#### HOW TO COMPLETE THIS TASK:
Look below for the lines from the one with "Geometry modeling and" to the one with "The reception and", and copy exactly those lines, both ends included.

#### GIVEN RECORDS:
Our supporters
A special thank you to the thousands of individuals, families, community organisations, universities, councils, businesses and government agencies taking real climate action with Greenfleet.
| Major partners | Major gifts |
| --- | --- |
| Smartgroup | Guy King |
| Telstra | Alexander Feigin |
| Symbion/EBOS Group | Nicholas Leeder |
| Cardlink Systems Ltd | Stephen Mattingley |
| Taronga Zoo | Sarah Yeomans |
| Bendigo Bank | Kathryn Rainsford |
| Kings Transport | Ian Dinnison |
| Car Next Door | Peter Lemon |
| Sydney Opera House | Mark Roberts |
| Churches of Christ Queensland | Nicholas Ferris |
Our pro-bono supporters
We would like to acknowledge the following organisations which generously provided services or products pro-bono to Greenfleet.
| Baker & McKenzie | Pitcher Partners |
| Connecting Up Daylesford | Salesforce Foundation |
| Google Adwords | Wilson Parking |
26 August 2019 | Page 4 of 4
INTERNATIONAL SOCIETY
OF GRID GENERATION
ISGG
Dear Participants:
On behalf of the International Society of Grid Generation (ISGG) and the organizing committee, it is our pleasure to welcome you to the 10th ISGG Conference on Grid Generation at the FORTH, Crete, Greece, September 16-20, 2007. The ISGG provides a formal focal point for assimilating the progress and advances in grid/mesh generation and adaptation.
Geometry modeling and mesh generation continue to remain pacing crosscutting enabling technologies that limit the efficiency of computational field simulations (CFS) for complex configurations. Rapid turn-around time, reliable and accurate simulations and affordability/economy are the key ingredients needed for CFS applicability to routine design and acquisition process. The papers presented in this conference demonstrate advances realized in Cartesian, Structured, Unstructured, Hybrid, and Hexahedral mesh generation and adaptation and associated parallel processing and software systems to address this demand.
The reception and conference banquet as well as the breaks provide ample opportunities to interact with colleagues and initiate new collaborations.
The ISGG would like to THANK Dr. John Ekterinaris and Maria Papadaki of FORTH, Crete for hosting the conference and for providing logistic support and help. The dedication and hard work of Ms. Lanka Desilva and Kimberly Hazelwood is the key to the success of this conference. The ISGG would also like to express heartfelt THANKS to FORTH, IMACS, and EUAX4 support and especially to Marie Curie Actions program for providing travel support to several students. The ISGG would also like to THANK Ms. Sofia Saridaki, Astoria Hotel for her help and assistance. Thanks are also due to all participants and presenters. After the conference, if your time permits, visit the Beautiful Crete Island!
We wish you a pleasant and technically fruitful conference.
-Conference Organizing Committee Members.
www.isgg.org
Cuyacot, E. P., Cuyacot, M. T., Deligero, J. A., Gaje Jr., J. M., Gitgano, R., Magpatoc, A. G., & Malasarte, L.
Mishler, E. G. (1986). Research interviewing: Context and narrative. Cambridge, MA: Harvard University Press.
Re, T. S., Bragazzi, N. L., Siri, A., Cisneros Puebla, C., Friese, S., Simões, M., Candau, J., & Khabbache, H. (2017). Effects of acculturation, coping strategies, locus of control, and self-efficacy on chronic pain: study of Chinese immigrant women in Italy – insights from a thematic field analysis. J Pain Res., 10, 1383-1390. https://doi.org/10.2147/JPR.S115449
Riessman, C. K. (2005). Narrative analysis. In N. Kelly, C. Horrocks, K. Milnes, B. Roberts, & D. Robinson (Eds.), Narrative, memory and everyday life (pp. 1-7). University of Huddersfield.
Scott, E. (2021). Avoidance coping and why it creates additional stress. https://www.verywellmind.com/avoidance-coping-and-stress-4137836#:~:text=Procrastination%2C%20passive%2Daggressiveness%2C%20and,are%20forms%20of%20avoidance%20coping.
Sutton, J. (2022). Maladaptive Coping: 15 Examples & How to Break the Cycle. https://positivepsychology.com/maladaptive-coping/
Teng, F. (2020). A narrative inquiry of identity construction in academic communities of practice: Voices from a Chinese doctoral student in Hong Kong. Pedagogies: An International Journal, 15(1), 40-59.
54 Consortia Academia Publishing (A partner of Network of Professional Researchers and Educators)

#### OUTPUT BELOW:
Geometry modeling and mesh generation continue to remain pacing crosscutting enabling technologies that limit the efficiency of computational field simulations (CFS) for complex configurations. Rapid turn-around time, reliable and accurate simulations and affordability/economy are the key ingredients needed for CFS applicability to routine design and acquisition process. The papers presented in this conference demonstrate advances realized in Cartesian, Structured, Unstructured, Hybrid, and Hexahedral mesh generation and adaptation and associated parallel processing and software systems to address this demand.
The reception and conference banquet as well as the breaks provide ample opportunities to interact with colleagues and initiate new collaborations.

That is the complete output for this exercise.